--- DOCUMENT TEXT Enclosed Below ---
Ministry of Education and Training


 

 

NATURE OF THE APPEAL:

 

A request was made to the Ministry of Education and Training (the Ministry) under the Freedom of Information and Protection of Privacy Act (the Act) for a copy of inspection reports for an overseas private school located in Quarry Bay, Tai Koo Shing, Hong Kong (the school).  The request covered reports prepared for the school years 1995 - 1996 and 1996 - 1997.

 

The Ministry located responsive records and determined that the interests of the school might be affected by disclosure of the information in them.  Accordingly, the Ministry gave notice of the request to the school pursuant to section 28 of the Act.  After receiving representations from the school, the Ministry issued a decision in which it granted full access to the responsive records to the requester.

 

The school appealed the Ministry's decision to grant access to the records.

 

This office sent a Notice of Inquiry to the school, the Ministry and the requester.  Representations were received from the school only.

 

RECORDS:

 

The records at issue consist of two inspection reports dated 1995 and 1997.  The Ministry advises that a report was not conducted for the school year 1995 - 1996 and determined that the previous year's report was "most" responsive to the request.  The requester accepts that there was no report prepared for the 1995 - 1996 school year and agrees that the 1995 report is responsive to his request.
--- End of Enclosed DOCUMENT TEXT ---
■ WORK ORDER:
According to the appeal document, which party submitted representations after the Notice of Inquiry was sent?
--- EXCERPTED RECORDS Enclosed Below ---
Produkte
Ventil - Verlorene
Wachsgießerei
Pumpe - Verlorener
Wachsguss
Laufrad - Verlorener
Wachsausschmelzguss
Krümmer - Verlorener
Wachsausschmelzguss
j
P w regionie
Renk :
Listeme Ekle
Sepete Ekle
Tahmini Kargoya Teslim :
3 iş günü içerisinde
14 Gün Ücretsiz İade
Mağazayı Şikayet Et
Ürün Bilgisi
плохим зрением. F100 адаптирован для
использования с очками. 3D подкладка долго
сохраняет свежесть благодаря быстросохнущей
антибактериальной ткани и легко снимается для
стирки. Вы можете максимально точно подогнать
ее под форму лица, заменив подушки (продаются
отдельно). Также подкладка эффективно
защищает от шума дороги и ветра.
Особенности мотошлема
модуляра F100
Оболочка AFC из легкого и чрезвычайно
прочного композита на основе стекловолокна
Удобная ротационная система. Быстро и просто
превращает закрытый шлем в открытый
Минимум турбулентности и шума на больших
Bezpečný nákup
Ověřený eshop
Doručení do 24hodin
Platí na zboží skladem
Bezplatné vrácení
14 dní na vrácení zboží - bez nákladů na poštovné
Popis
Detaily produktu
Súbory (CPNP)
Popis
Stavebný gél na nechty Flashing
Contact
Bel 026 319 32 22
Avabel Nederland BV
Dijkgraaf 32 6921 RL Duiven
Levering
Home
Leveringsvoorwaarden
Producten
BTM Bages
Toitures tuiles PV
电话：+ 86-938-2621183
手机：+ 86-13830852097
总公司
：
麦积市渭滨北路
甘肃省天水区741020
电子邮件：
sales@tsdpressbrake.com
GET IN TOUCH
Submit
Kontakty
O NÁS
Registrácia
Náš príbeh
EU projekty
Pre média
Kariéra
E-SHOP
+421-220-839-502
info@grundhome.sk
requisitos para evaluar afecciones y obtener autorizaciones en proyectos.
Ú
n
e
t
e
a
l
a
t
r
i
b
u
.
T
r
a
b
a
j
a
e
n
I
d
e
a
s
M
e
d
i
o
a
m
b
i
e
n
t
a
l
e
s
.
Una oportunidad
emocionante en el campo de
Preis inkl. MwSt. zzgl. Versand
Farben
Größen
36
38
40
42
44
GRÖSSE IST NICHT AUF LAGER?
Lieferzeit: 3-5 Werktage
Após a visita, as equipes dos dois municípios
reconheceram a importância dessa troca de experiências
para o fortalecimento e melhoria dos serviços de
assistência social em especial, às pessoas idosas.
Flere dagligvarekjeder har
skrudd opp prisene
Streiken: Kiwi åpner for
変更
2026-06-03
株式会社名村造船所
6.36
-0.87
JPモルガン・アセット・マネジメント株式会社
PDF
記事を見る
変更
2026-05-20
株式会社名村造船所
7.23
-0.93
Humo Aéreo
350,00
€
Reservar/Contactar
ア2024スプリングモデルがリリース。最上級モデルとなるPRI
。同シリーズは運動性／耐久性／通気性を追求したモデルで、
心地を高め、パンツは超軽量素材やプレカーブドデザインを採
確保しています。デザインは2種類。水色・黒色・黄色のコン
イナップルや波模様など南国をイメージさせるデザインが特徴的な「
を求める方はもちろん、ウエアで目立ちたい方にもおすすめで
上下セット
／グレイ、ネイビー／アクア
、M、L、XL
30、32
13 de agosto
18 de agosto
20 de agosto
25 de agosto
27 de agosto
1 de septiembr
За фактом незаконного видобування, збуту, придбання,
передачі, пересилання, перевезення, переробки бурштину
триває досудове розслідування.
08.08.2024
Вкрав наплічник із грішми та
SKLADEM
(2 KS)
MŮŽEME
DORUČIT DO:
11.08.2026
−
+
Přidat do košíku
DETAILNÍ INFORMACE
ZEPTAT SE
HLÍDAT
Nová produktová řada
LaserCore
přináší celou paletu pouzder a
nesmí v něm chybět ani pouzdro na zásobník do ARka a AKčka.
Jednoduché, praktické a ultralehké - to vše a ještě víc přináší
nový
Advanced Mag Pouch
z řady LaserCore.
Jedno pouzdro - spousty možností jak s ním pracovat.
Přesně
--- End of Enclosed EXCERPTED RECORDS ---
■ ANSWER TO THE PROBLEM:
Only the school submitted representations.